**What this task involves**
Please give back only the lines below from the one containing "277 640 289" to the one containing "M126 550C153 584", each repeated word for word, both ends included.

Saved entries:
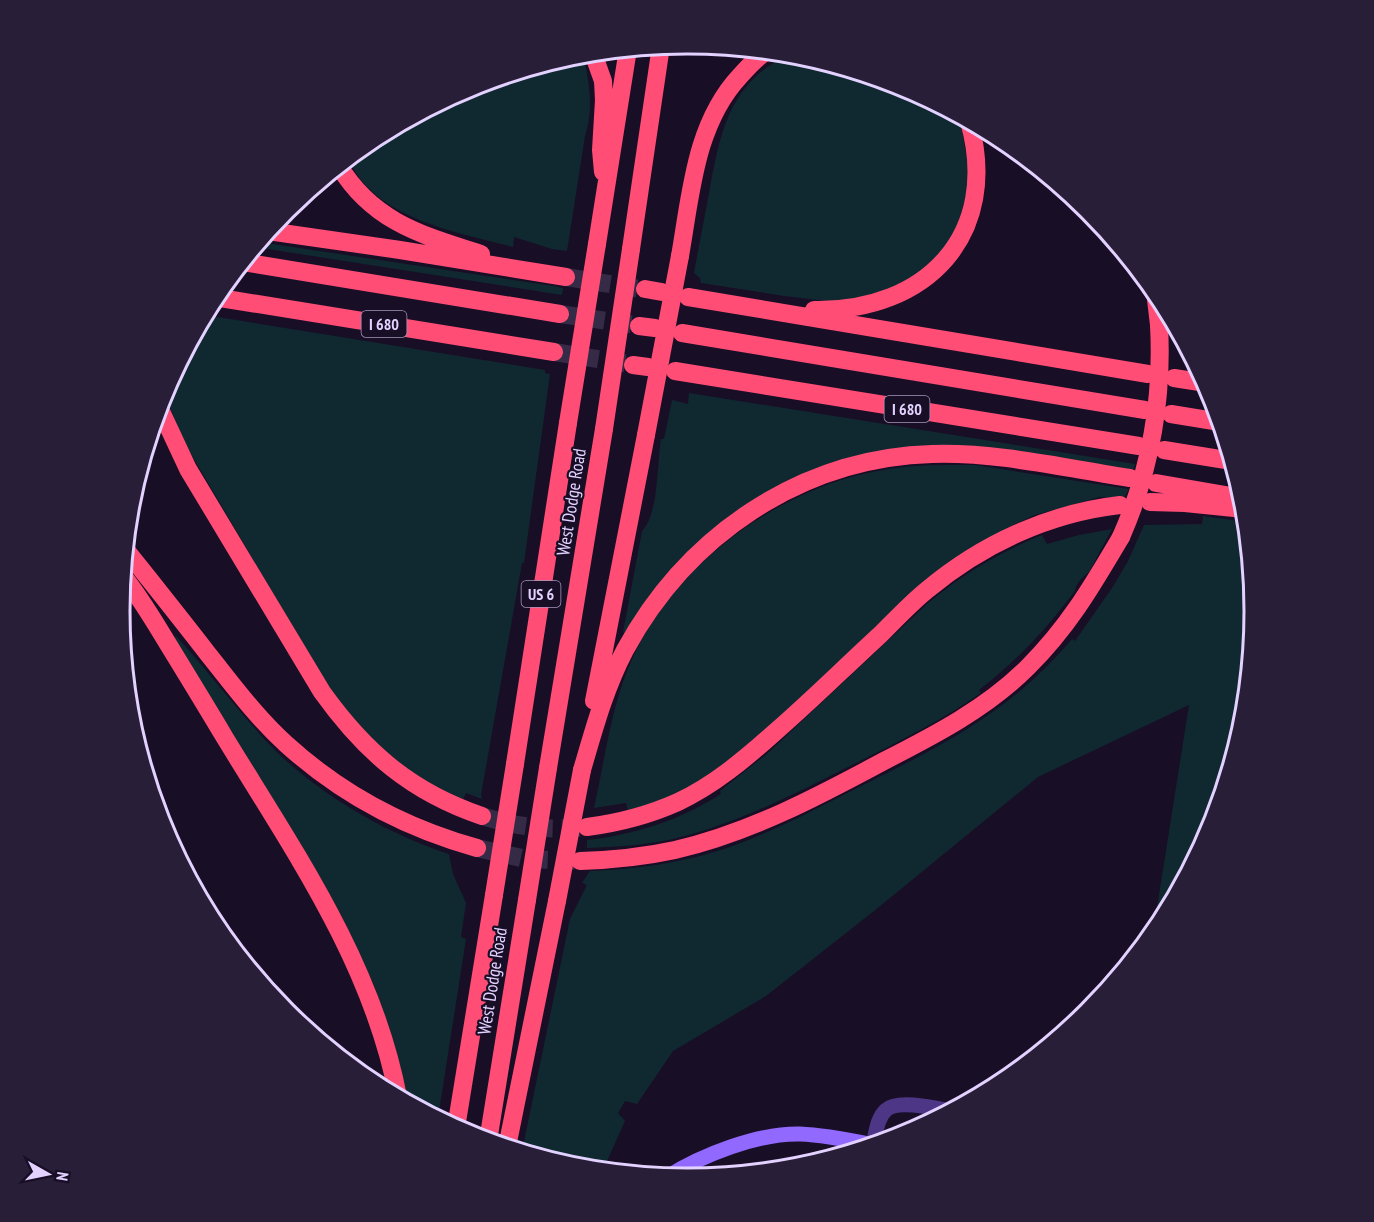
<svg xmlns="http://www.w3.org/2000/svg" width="1374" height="1222" font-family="'PT Sans Narrow',sans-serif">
<rect width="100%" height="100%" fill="#180e26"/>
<path fill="#102930" d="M577 54H583L584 56C589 84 594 109 585 136L567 251 552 249 514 237 513 247C456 232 374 219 348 158L372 139 470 87Z
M791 54 904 87 956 115 961 124 970 179 958 226 945 249 926 270 882 296 835 302 784 296 701 283 700 278 694 273C699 244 705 216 710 187 721 129 731 80 791 54Z
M259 242 554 286 563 288 562 295 255 247Z
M205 315 545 370V373L550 374 524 563H522L481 795 482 799 466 793 461 804 403 772 344 714 191 454 179 431 164 392Z
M689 393 1135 464 1132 474 888 452 884 450 819 467 786 482 625 635 623 632 642 531C659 514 657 462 661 439H664L672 400 688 404Z
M975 465 1129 489 1124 498 1100 497 1035 515 1009 527 971 549 780 720 708 781 629 815 626 803 594 808C604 763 610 715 627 671 667 568 781 484 889 469 917 464 947 465 975 465Z
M1203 516 1246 522 1254 611 1244 722 1211 828 1159 927 1153 933 1189 705 1038 777 874 911 766 996 673 1051 637 1104 625 1101 618 1113 625 1121 603 1170 576 1168 522 1151 570 919 587 885 582 883 590 871C642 869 696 861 746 841 786 825 826 804 865 784 947 743 1011 711 1072 639L1075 641 1114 585 1128 561 1144 525 1202 524Z
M1112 529 1089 572C1082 578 1076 583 1075 591 1047 628 1017 661 979 690L981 693C942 720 900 741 858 762 798 792 738 824 673 839 645 845 616 847 587 848V840C634 835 680 820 721 794L720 791 768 753 928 603C963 574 1000 552 1042 535L1047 544 1079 535Z
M176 636C207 670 235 707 266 741 313 791 384 833 449 854L453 874 466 903 461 937 466 939 438 1118 408 1102 398 1059 375 988 341 915 173 639Z"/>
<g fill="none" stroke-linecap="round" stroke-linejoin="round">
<path stroke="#362b47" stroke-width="18" stroke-dasharray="18 9" stroke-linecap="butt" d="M566 277 640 289
M560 314 635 325
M554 352 629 364
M482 816C517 827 550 831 586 827
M477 848 526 859 578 861"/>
<path stroke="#4e3687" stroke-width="15" d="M269 992H273
M873 1145C876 1133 877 1118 886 1110 897 1099 935 1108 950 1111"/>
<path stroke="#9269ff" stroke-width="15" d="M667 1177C702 1155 758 1133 800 1134 825 1135 849 1140 874 1145"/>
<path stroke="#ff4d76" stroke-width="18" d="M593 53 603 81 604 100 601 150 603 172
M339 166C373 222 422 235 481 254
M268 231 400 250 566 277
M597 244 628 49
M631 249 661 46
M680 256C691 194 695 124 740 76 748 67 757 57 767 51
M243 262 560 314
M645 289 662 292
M1155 291 1159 325
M214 297 554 352
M688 297 1148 374
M814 310C927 312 1001 234 969 121
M639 326 655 328
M682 333 1145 410
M633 365 648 367
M675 371 1139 446
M1174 378 1206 383
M159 407 188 469 322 692C365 752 411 792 482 816
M1171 414 1220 422
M1164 450 1232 461
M1156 483 1243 498
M1150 502 1185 503 1244 509
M126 550C153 584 181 619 208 654 233 685 256 717 286 744 341 794 405 828 477 848
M123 576C140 597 154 621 168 644 187 675 206 706 225 738 294 851 373 964 398 1097
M594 701 646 435
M515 764 568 423
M548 768 604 429
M582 770C594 729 605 688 625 650 687 536 800 458 932 454 998 452 1065 468 1130 478
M587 827C618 823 649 815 678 802 714 785 745 759 774 733 811 701 845 667 881 634 896 619 911 603 927 590 982 544 1049 513 1120 505
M580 861C612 860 643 857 675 850 749 833 817 797 884 761 935 735 987 708 1028 667 1069 626 1092 586 1121 537
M456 1128 494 895
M488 1141 527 900
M507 1147 557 901"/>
<path stroke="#ff4d76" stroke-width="18" d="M568 423 597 244
M604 429 631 249
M646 435 680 256
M1121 537C1151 469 1163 399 1159 325
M494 895 515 764
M527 900 548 768
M557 901 582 770"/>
</g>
<g text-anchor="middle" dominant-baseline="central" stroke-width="4.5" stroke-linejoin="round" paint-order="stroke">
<g fill="#180e26" stroke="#a697be" stroke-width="1.5">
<rect x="361.5" y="311" width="45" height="26" rx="4.5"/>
<rect x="884.5" y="396" width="45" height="26" rx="4.5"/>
<rect x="521.5" y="581" width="39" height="26" rx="4.5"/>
</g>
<g font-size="16" font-weight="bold" fill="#e3d2ff">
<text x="384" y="324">I 680</text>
<text x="907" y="409">I 680</text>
<text x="541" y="594">US 6</text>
</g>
<g font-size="18" fill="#e3d2ff" stroke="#180e26">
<text transform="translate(571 502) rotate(-81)">West Dodge Road</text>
<text transform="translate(492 981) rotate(-81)">West Dodge Road</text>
</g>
</g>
<path d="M0 0H1374V1222H0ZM130 611a557 557 0 1 1 1114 0a557 557 0 1 1-1114 0Z" fill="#281e37" fill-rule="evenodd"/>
<path fill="none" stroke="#e3d2ff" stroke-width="3" d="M130 611a557 557 0 1 1 1114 0a557 557 0 1 1-1114 0Z"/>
<g transform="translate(48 1174) rotate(99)" stroke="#180e26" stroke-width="4.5" paint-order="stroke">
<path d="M0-4.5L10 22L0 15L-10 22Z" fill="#e3d2ff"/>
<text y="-9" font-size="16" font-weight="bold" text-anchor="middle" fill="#e3d2ff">N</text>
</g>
</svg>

**Response to this exercise**
<path stroke="#362b47" stroke-width="18" stroke-dasharray="18 9" stroke-linecap="butt" d="M566 277 640 289
M560 314 635 325
M554 352 629 364
M482 816C517 827 550 831 586 827
M477 848 526 859 578 861"/>
<path stroke="#4e3687" stroke-width="15" d="M269 992H273
M873 1145C876 1133 877 1118 886 1110 897 1099 935 1108 950 1111"/>
<path stroke="#9269ff" stroke-width="15" d="M667 1177C702 1155 758 1133 800 1134 825 1135 849 1140 874 1145"/>
<path stroke="#ff4d76" stroke-width="18" d="M593 53 603 81 604 100 601 150 603 172
M339 166C373 222 422 235 481 254
M268 231 400 250 566 277
M597 244 628 49
M631 249 661 46
M680 256C691 194 695 124 740 76 748 67 757 57 767 51
M243 262 560 314
M645 289 662 292
M1155 291 1159 325
M214 297 554 352
M688 297 1148 374
M814 310C927 312 1001 234 969 121
M639 326 655 328
M682 333 1145 410
M633 365 648 367
M675 371 1139 446
M1174 378 1206 383
M159 407 188 469 322 692C365 752 411 792 482 816
M1171 414 1220 422
M1164 450 1232 461
M1156 483 1243 498
M1150 502 1185 503 1244 509
M126 550C153 584 181 619 208 654 233 685 256 717 286 744 341 794 405 828 477 848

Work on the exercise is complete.